Can Dana Altman solve his most difficult puzzle?

Oregon Ducks guard TJ Bamba brings an aggressive physicality to the Ducks, shown here against Michigan State's Jase Richardson. Bamba made the Big Ten All-Defensive Team along with Nate Bittle.
Oregon Ducks guard TJ Bamba brings an aggressive physicality to the Ducks, shown here against Michigan State's Jase Richardson. Bamba made the Big Ten All-Defensive Team along with Nate Bittle. | Grace Hollars/IndyStar / USA TODAY NETWORK via Imagn Images

In his 34 years as a college basketball head coach Dana Altman has gained a well-deserved reputation as a guy who can unlock potential, solving mysteries while piecing a team together that gels at the right time.

Guard TJ Bamba is the Enigma Machine of the current Oregon roster, the code Altman has to crack for the Ducks to go deep in the NCAA Tournament.

Bamba came to Oregon in May 2024, a transfer from Villanova who spent three years previous at Washington State. He made the PAC-12 All-Conference Team in 2022-2023 while averaging 15.1 points a game, a career 38 percent shooter from the three-point arc.

He's been in a season-long slump with the Ducks, connecting just 38.6 percent from the floor, 25 percent on threes. It's gotten downright dismal at times: Bamba made just 5-13 shots against Indiana, 4-11 against Iowa, 4-12 against Michigan.

His defense hasn't suffered. At the end of the regular season Bamba was named to the All-Big-Ten Defensive Team along with center Nate Bittle.

Yet when he came to the Ducks, the thinking was he might blossom as an NBA draft pick. The 6-5 guard from the Bronx who finished his prep career at Abraham Lincoln High School in Denver was a four-star prospect in the portal with leaping ability and a long wingspan.

At Big Ten Media Day they asked Bamba why he came to Oregon. Coaching, he said. "The confidence our coach instills in his players. For my last and final year, I wanted to be coached by a culture of a coach of Coach Altman's caliber. I wanted to be pushed to an extreme that nobody ever has pushed me to. And I wanted to win. I wanted to showcase myself as a winner, as a true competitor, in somebody who's willing to do whatever for the team."

The effort has been there night in and night out, and Bamba has produced some notable highlights. Even in the shooting slump, he's the Ducks third leading scorer at 10.4 points per game. He leads Oregon in steals with 57, 10th all-time in school history for a single season. At the Big Ten Tournament he erupted for 17 points and five rebounds against Indiana, and in January against Washington he put up 21. At the Players Era Festival in November he tallied a season high 22 points in the tournament's championship game against San Diego State on 7-14 shooting, 4-6 from three-point range.

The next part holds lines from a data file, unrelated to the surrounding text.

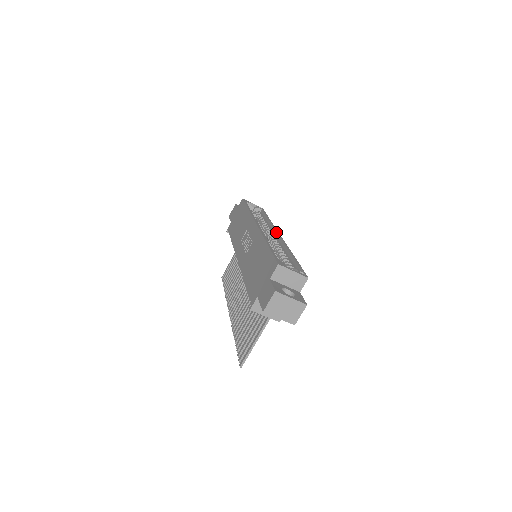
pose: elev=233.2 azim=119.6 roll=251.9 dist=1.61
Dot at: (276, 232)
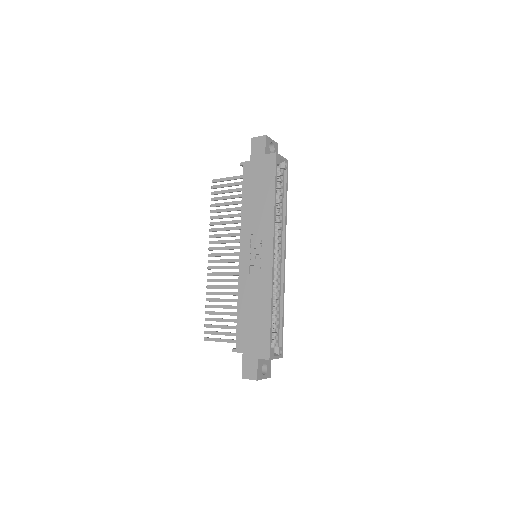
Dot at: (284, 250)
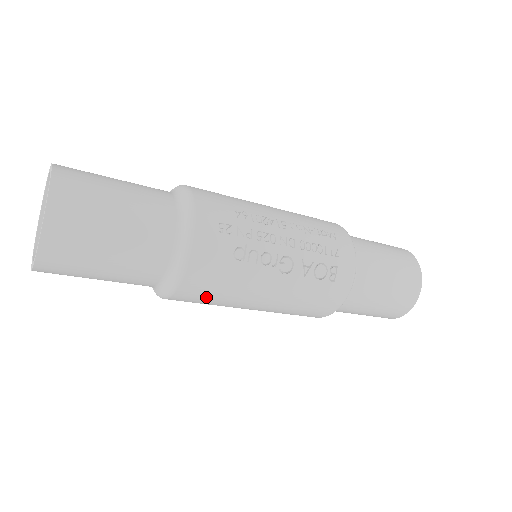
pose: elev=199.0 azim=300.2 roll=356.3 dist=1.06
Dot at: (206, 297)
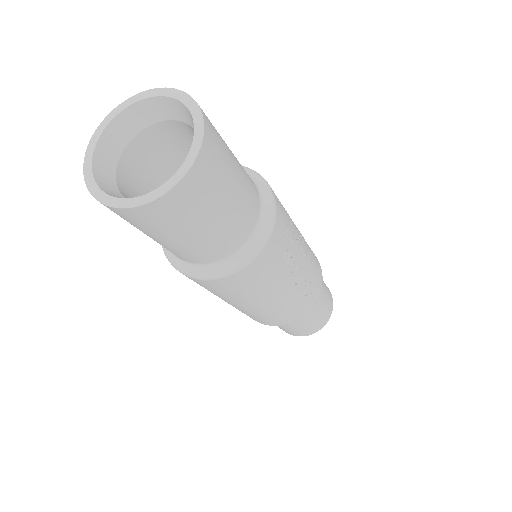
Dot at: (237, 289)
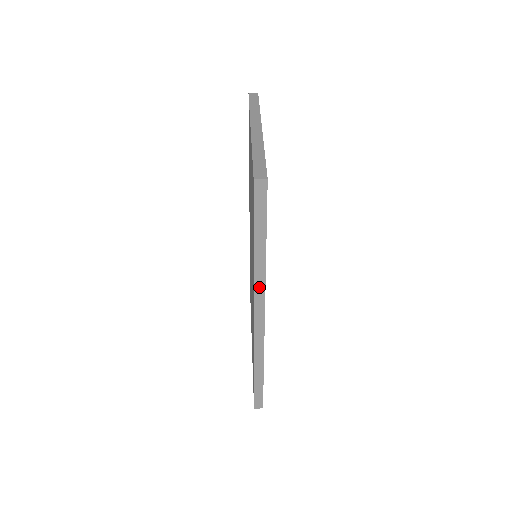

In the January win over Washington another of the Ducks' transfers, ex-Stanford forward Brandon Angel had a good game also with 15 points. Altman said, “TJ and Brandon gave us what I’d been hoping they’d give us all year. That’s the kind of players they are. Great to see them play that way.”


It's not a Rubik's Cube, but if Altman can coax that kind of basketball out of them in the NCAA Tournament, the Ducks could defy the KenPom ratings and exceed their seeding.